In this account, the theme of dominion is carried forward.  But despite Adam’s rulership over all things, he is to remember that while his dominion is real it is merely a reflection, an image, a shining forth of God’s ultimate dominion.  So, he is told that he may eat of every tree and fruit of the Garden of Eden except one.  This prohibition is good for Adam and reminds Adam of His creatureliness before God.  Just as all creation is to bow the knee to Adam’s good, cultivating rule, so man, too, is to bow the knee to the good, cultivating rule of God.

The garden is a place for God-worship, not self-worship.  A biblical man works as a form of worship; He does not worship his work.  His work and dominion image forth the rulership of God in creation.

With that said, let me conclude with a few reactions apropos the tendency to take the good gift of work and to abuse.

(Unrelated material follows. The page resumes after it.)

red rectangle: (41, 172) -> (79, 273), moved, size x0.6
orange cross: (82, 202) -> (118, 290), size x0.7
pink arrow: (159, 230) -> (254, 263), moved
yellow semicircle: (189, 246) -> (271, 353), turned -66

Balance by integrity.  The vision isn’t that we compartmentalize our lives such that we “worship” for two hours on Sunday but we give our lives and minds to work the rest of the week.  No.  We make our work an integral part of our lives of worship.  Colossians 3:23-24—“Whatever you do, work at it with all your heart, as working for the Lord, not for men, since you know that you will receive an inheritance from the Lord as a reward.  It is the Lord Christ you are serving.”

Prioritize by denial.  Yet, there are workaholics who cannot distinguish between working as unto the Lord and work as an idol.  Those men sacrifice their wives and children to the Molech and Baals of career and prestige.  Turn down a promotion.  Refuse extra hours.  Put the big rocks in first: Worship, Family.

A man who will not work is not a man.  I’m not speaking of men who’ve hit a patch of difficult times, who find themselves unable to secure work even though they’re attempting.  I mean the lazy man, the selfish man, the uninspired man, and the undirected man.  As Nietsche put it, “A man without a plan is not a man at all.”  That includes a plan to work.